Q: Que peut faire l’Europe pour venir en aide aux autres continents et notamment à l’Afrique ?
DCB:
Il est fondamental que l’Europe participe à toutes les renégociations au niveau du fonctionnement de la mondialisation et de l’Organisation mondiale du commerce (OMC). Il y aura de nouvelles négociations en Europe sur la politique agricole commune qui a une influence, positive ou néfaste, pour l’Afrique. Il faut arrêter l’aide à l’exportation pour notre agriculture. L’Europe doit être au centre d’une réflexion sur la nécessité du développement des pays les plus pauvres qui passe par une nouvelle réglementation de l’OMC et par une nouvelle politique commune en Europe.

Q: Vous êtes aussi très intéressé par l’Amérique latine…
DCB:
Le même phénomène concerne l’Afrique ou l’Amérique latine. Dans les négociations internationales, il faut que l’Europe impose la possibilité de l’autodéveloppement des pays émergents et en même temps il faut avoir un dialogue très serré avec l’Amérique latine et en particulier avec le Brésil, pays émergent très fort sur toute la problématique de l’environnement, des changements climatiques et du carburant, qui représente un vrai problème de dégradation écologique.

Q: Vous avez toujours soutenu le partenariat entre hommes et femmes en politique. Y a-t-il une avancée ou un recul dans ce domaine ?
DCB:
Nous avançons, mais trop lentement. Dans certains pays, vous avez des forces politiques, comme les Verts et les Ecologistes qui sont arrivés à la parité réelle, alors que d’autres forces politiques plus traditionnelles et conservatrices sont encore loin du compte. Idem pour l’économie, où le nombre de femmes qui arrivent tout en haut est aussi assez réduit.

Q: Où puisez-vous l’énergie pour continuer de faire bouger les choses ?
DCB:
Je suis très optimiste. Prenez la chanson de reggae You can get it if you really want de Jimmy Cliff. Elle dit que quand on veut on peut. C’est ce qu’a développé Barack Obama.

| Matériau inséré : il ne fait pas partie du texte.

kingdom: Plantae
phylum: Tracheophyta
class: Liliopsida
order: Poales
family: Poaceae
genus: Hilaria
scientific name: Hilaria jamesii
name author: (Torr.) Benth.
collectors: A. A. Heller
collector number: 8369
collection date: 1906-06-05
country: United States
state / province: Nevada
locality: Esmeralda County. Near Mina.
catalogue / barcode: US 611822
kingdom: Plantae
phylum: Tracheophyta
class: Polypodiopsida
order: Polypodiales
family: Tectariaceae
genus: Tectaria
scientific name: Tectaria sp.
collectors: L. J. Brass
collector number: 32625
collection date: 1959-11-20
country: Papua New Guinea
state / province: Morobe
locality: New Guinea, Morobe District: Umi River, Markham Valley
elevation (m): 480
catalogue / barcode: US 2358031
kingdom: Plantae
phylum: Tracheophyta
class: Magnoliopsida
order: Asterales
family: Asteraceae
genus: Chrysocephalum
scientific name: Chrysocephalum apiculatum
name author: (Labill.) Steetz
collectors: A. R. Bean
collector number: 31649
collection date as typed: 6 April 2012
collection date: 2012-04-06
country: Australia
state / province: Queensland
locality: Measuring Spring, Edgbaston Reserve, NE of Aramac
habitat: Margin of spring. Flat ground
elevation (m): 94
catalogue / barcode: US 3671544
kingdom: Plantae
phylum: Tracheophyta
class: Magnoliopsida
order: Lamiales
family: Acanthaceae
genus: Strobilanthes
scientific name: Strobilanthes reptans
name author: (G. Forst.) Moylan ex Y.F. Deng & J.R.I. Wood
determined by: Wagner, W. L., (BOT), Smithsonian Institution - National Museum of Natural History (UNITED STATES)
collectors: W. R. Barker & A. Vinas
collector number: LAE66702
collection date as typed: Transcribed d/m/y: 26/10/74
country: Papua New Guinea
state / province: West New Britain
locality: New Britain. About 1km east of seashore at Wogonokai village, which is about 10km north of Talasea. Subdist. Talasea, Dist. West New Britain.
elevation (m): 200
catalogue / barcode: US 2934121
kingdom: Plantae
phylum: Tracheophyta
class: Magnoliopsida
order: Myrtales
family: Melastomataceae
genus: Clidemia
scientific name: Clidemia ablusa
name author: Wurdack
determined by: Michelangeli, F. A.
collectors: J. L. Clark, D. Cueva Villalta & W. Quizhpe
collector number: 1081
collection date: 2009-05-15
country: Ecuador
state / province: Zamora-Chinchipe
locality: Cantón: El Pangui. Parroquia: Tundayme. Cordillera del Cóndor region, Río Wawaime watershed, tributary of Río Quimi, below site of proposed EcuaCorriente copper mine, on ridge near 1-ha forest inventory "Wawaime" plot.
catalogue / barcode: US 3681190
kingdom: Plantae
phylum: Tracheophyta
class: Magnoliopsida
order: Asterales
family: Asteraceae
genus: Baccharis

Q: Le président Obama peut-il vraiment changer le monde ?
DCB:
Disons que Barack Obama est aujourd’hui une pièce maîtresse. Certes, il n’agit pas seul, il peut faire bouger la société américaine, mais vous voyez les résistances concernant son programme de réforme de la santé aux Etats-Unis par exemple. Il est sans aucun doute une des personnalités qui peut permettre le plus en ce moment.